The PRSP process and enhanced HIPC initiative

The PRSP approach has become a key focus for Bank and Fund support for low-income countries putting poverty reduction at the center of countries' overall development strategies. The participatory nature of the PRSP process has strengthened ownership. PRSPs are beginning to be, and should be, at the center also of donor support. The PRSP approach is a key vehicle for putting the Monterrey partnership into practice at the country level. It requires and helps create comprehensive country led reform programs and it provides a focal point for making donor support more effective - allowing better cooperation between donors, providing stronger linkage between donor support and the policies that produce results. We have to strengthen this process as the approach is implemented in an increasing number of countries.

As of end March 2002, 26 countries are benefiting from HIPC relief of which 5 have already reached the completion point. We now have to help other countries, many of which are conflict-affected and/or have exceptionally large arrears, to reach their decision points soon. Countries that have reached their decision points need to remain on track with their economic reform and poverty reduction programs. And we need to ensure continued debt sustainability of those who are exiting from the program. In short, for the HIPC Initiative to succeed, the countries themselves will need sustained commitment to policy improvements while the broader international community will need to continue to provide adequate and appropriate concessional financing.

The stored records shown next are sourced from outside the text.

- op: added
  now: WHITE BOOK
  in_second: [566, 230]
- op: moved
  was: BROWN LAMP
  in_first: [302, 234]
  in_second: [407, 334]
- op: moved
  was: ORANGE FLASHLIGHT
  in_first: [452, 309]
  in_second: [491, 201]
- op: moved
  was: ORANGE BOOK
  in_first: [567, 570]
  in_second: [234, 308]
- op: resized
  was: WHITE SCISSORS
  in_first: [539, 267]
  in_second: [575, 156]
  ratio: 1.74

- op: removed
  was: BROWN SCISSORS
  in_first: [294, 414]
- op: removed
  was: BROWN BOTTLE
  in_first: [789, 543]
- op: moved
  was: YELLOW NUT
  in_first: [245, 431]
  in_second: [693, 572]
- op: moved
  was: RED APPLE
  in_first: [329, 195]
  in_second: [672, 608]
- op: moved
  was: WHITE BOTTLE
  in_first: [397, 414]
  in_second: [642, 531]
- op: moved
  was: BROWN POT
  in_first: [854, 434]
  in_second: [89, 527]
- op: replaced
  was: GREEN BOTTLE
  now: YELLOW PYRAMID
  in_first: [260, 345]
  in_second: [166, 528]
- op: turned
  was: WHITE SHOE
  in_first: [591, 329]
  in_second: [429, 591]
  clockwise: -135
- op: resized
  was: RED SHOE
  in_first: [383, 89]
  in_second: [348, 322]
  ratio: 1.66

The implementation of the Monterrey Consensus

Monterrey has helped to put development at the center of the global agenda. The challenge now is to use the momentum of Monterrey, and to implement the agreed global development partnership, scaling-up efforts on the part of developing countries and the international community.

I see seven key areas for action.

  • First, use the PRSP process to scale up and make more effective external support to countries on governance and structural reforms.

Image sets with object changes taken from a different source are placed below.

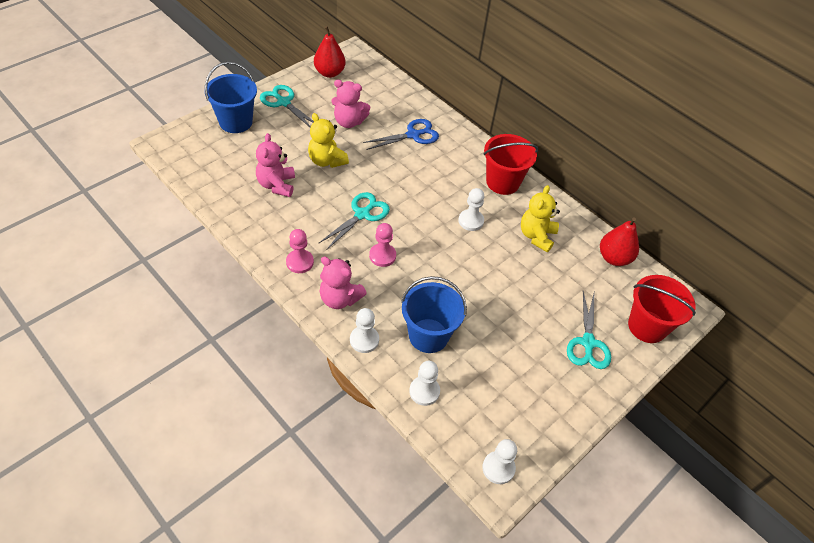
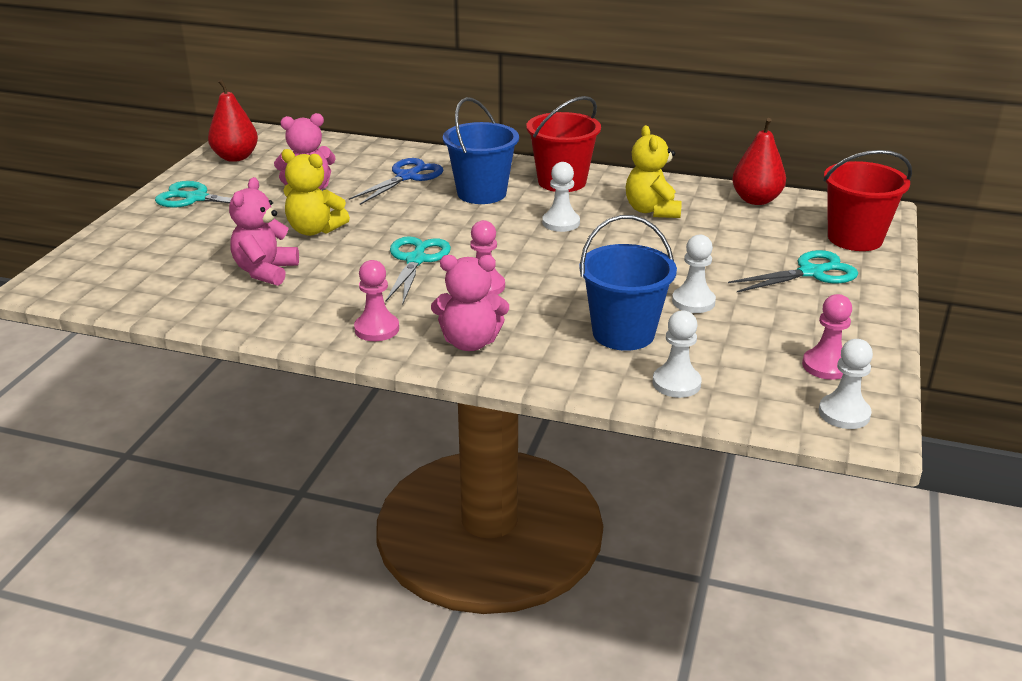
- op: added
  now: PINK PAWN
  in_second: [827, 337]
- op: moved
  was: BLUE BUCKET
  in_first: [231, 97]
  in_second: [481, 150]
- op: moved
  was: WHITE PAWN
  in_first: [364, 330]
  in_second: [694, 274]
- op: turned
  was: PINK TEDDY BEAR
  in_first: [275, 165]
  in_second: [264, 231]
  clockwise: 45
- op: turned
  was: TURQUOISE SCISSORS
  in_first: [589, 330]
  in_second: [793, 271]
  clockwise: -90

  • Second, ensure that existing and new aid commitments are used more effectively, with better coordination and cooperation between donors and better focus on supporting policies that produce results.

  • Third, vigorously implement the enhanced HIPC initiative to get an early and enduring resolution of the long-standing debt problem of the poorest countries

  • Fourth, take the necessary steps to make sure that the Doha Round truly becomes a "Development Round" so that all developing countries, and especially the poorest, can tap the benefits of trade.

  • Fifth, put in place global partnership on capacity building in the priority areas of reform and institution building.

  • Sixth, scale up the delivery mechanisms and financing for global public goods, especially in the fight on pandemic diseases and the sustainability of the global commons.

  • Seventh, strengthen global mechanisms and governance to underpin this new global partnership.

We will be able to have a more comprehensive discussion of these issues and the follow up to Monterrey - implementation to the Global Development Compact - at the Development Committee when we discuss development effectiveness, partnership, and challenges for the future.

Conclusion

In all these areas and others I believe we are making significant progress in putting into practice the vision for close partnership between the Bank and Fund that Horst and I set out eighteen months ago in Prague.